▶ _Requirement_: The reply is to be the lines from the one with "left ankle: (59, 197)" through the last line of the records below, each retyped exactly, with pictures left out.

[Extracted records]
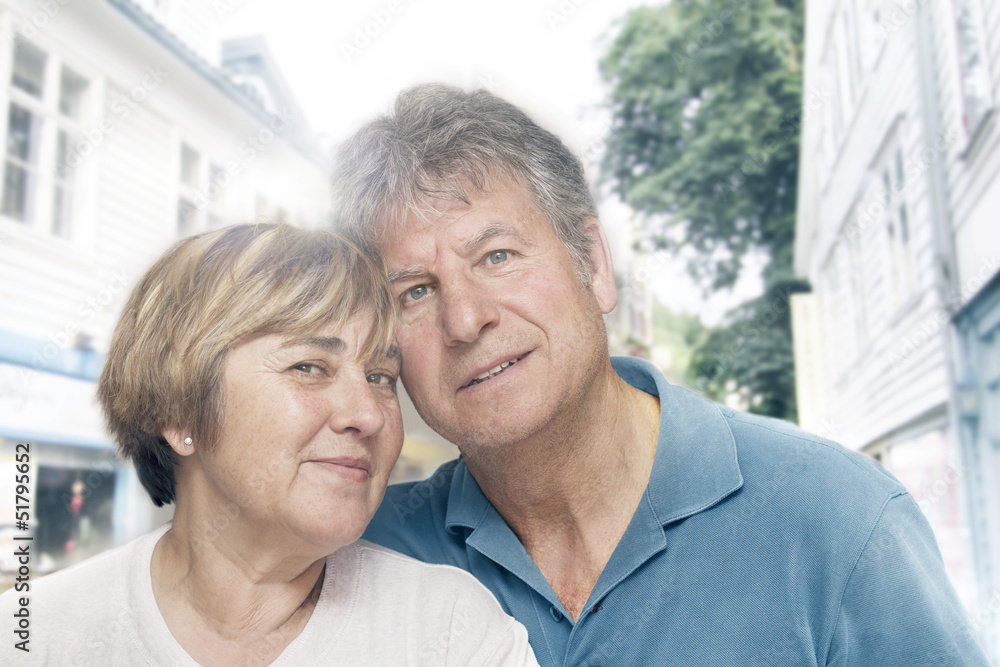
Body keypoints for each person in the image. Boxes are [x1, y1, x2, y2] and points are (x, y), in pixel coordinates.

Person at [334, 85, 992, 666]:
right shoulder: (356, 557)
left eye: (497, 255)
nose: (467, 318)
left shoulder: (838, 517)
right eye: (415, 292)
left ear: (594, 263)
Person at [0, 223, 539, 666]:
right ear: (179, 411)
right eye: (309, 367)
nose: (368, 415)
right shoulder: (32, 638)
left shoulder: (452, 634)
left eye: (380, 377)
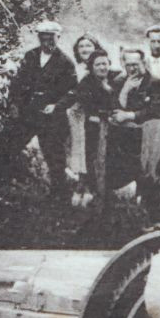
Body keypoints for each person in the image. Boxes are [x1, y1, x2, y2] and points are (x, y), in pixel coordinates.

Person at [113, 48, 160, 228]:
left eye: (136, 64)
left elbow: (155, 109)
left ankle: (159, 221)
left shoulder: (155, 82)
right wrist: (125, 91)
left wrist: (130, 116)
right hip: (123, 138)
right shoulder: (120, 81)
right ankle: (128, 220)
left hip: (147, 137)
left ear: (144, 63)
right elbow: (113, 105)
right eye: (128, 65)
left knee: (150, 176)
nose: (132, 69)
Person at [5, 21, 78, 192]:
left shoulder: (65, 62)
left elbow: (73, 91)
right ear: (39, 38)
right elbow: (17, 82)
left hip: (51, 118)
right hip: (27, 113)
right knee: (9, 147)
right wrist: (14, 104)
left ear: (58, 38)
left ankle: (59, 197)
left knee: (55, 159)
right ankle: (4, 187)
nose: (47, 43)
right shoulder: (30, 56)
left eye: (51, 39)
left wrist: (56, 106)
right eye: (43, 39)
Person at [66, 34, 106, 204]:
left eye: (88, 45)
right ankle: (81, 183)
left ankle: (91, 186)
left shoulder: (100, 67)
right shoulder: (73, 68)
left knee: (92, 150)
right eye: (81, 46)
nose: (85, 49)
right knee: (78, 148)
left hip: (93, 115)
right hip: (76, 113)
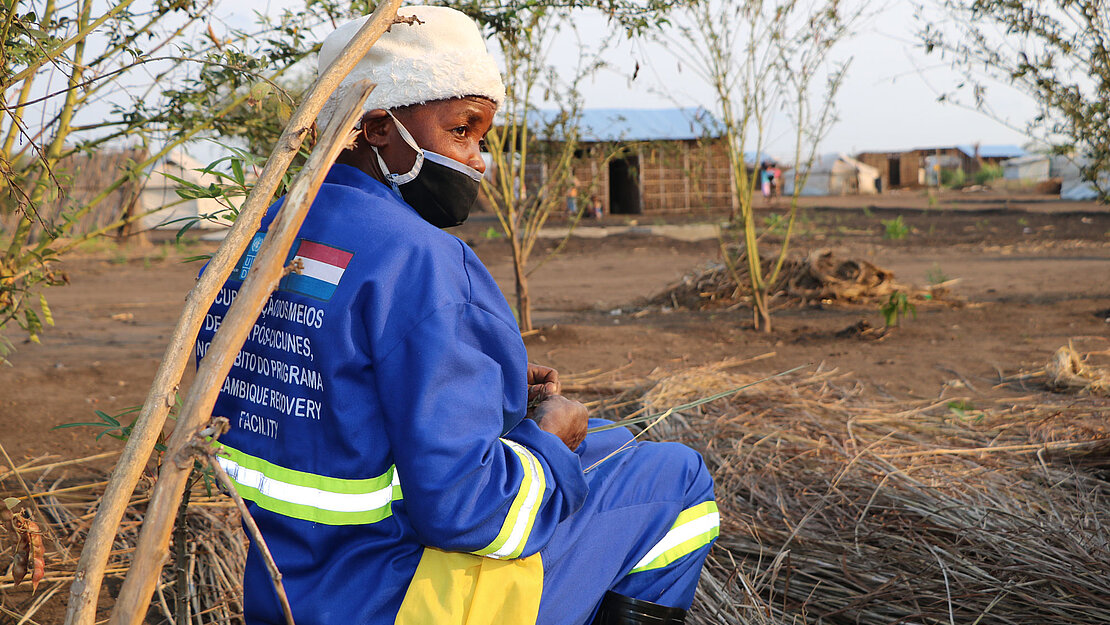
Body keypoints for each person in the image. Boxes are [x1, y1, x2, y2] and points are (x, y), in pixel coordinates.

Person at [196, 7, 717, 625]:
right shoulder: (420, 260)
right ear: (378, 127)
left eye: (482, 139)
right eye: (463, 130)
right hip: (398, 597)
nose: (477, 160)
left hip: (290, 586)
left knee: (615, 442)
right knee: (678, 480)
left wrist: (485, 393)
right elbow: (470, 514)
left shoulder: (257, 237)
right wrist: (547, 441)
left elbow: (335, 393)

▶ _Solution_:
left ankle: (59, 197)
left knee: (55, 159)
right ankle: (4, 187)
nose: (47, 43)
right shoulder: (30, 56)
left eye: (51, 39)
left wrist: (56, 106)
right eye: (43, 39)
Person at [66, 34, 106, 204]:
left eye: (88, 45)
right ankle: (81, 183)
left ankle: (91, 186)
left shoulder: (100, 67)
right shoulder: (73, 68)
left knee: (92, 150)
right eye: (81, 46)
nose: (85, 49)
right knee: (78, 148)
left hip: (93, 115)
right hip: (76, 113)
Body keypoints for each person in the image. Boxes are [x1, y1, x2, y2] and points are (x, y), in pixel coordinates.

Person at [196, 7, 717, 625]:
right shoulder: (420, 260)
right ear: (378, 127)
left eye: (482, 139)
right eye: (463, 130)
right hip: (398, 597)
nose: (477, 160)
left hip: (290, 586)
left knee: (615, 442)
right knee: (678, 480)
left wrist: (485, 393)
right elbow: (470, 514)
left shoulder: (257, 237)
right wrist: (547, 441)
left elbow: (335, 393)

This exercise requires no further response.